Creating generic entries for the SRG

Many thanks for my colleagues for all the help with setting up the SRG generic machinery so far. (See also Handling UNKnown words with ACE+SRG for general discussion.)

I now have a grammar which includes token mapping additions (copied from jacy) as well as a file with some definitions for generics, and some definitions for lexical filtering rules. For the most part, these things are just copied wholesale from jacy, although I did have to remove a couple of things from tmt.tdl.

If I do not include the generics, the grammar parses sentences which do not contain unknown words, as expected. Yay!

If I include a generic entry as follows (note the commented out TOKENS constraints):

v_np_ge := v_np*_le &
[ STEM < "v_np*_le" >,
  ;TOKENS.+LIST generic_token_list & 
  ;              < [ +POS.+TAGS  < "vmip3p0" > ] >,
  SYNSEM.LKEYS.KEYREL [ PRED "_generic_v_rel" ] ].

…then I get parses for sentences with and without unknown words (progress!)

But ultimately I need to include the TOKENS constraints, in order to eventually do lexical filtering. If I uncomment the TOKENS constraints above, I again start getting the “Lexical Gap” error from ACE, so, it cannot find the word. (Sentences without unknown words still parse.)

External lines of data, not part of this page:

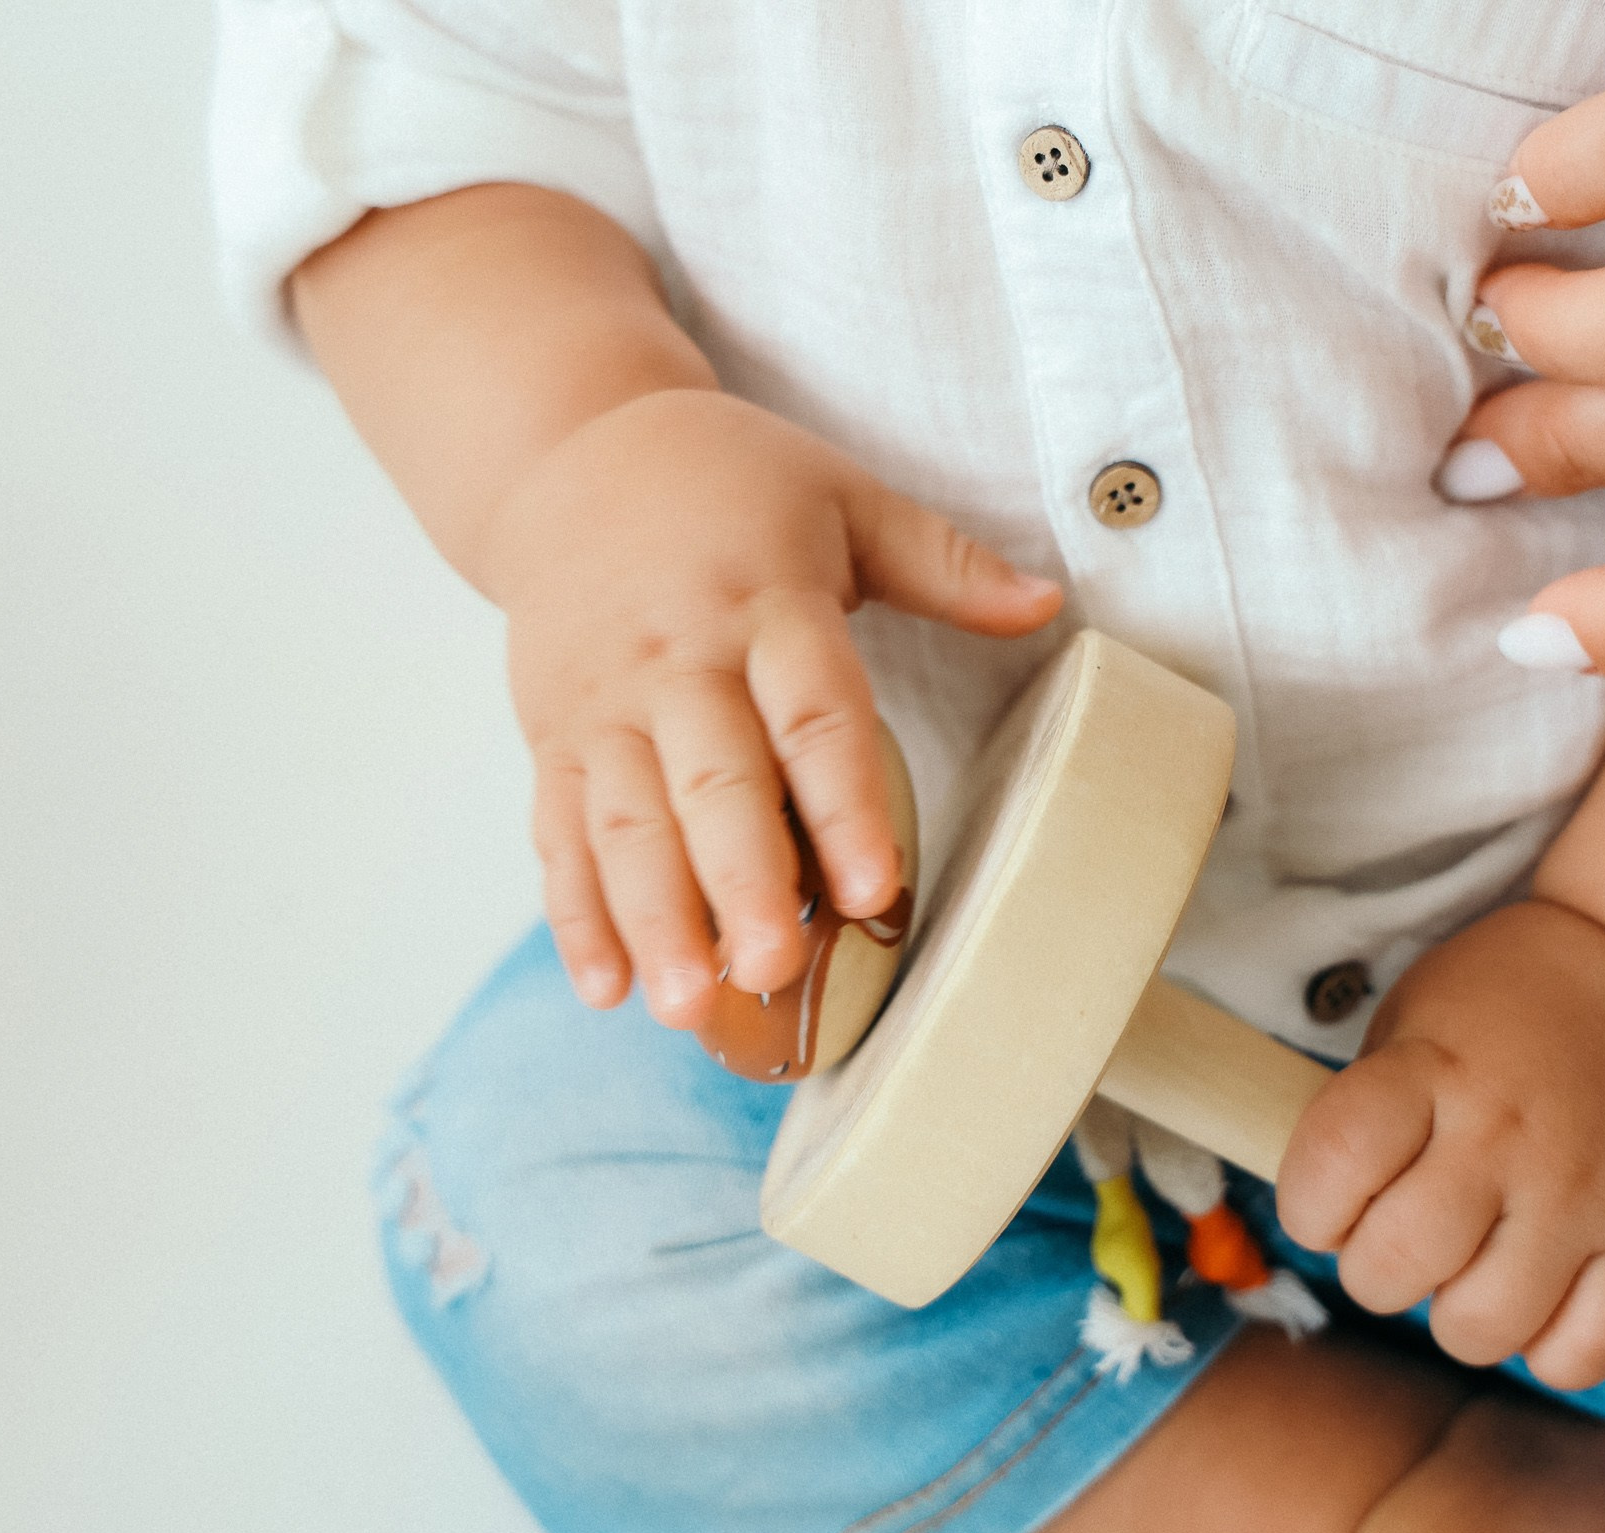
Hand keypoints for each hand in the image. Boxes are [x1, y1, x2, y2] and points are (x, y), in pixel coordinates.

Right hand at [493, 388, 1061, 1021]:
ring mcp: (604, 706)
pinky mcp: (554, 737)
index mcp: (766, 600)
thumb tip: (1050, 604)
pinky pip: (560, 834)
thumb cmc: (729, 484)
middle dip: (739, 883)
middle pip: (711, 783)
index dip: (844, 804)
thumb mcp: (846, 498)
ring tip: (689, 1008)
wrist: (570, 451)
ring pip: (627, 823)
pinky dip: (577, 915)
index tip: (874, 890)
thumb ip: (945, 565)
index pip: (812, 714)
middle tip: (773, 973)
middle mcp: (677, 660)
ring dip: (653, 919)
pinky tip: (606, 990)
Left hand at [1275, 902, 1604, 1388]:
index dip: (1308, 1209)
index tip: (1329, 1207)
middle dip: (1377, 1273)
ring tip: (1476, 1271)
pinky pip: (1589, 1351)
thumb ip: (1368, 1110)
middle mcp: (1505, 1133)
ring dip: (1460, 1318)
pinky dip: (1554, 1352)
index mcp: (1431, 1067)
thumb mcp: (1415, 1017)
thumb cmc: (1512, 1004)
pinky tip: (1544, 1303)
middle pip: (1396, 1265)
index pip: (1331, 1165)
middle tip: (1405, 1242)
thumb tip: (1330, 1218)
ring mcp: (1586, 1191)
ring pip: (1485, 1327)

TOKENS are define as follows:

lex-item :+
This links the CFROM and CTO to the position in the orthography.
OZ 15-Nov-2022: I am taking out CTO and CFROM constraints for now
because they break compilation.
[ TRAITS #traits,
  STEM [ FROM #from,
	 TO #to ],
	;	        CTO #to	],
	;	           CTO #to	],
  TOKENS tokens &
	 [ +LIST #traits &
		 [ FIRST.+FROM #from ], 
	   +LAST.+TO #to ] ].

The problem in this case (soved by @sweaglesw ) was the mismatch in capitalization between the grammar and the YY-input. LUI was hiding this difference, and in the end, the unification failure pointed to the POS feature but with identical values (from which it was possible to guess that there is a difference in capitalization in the underlying data).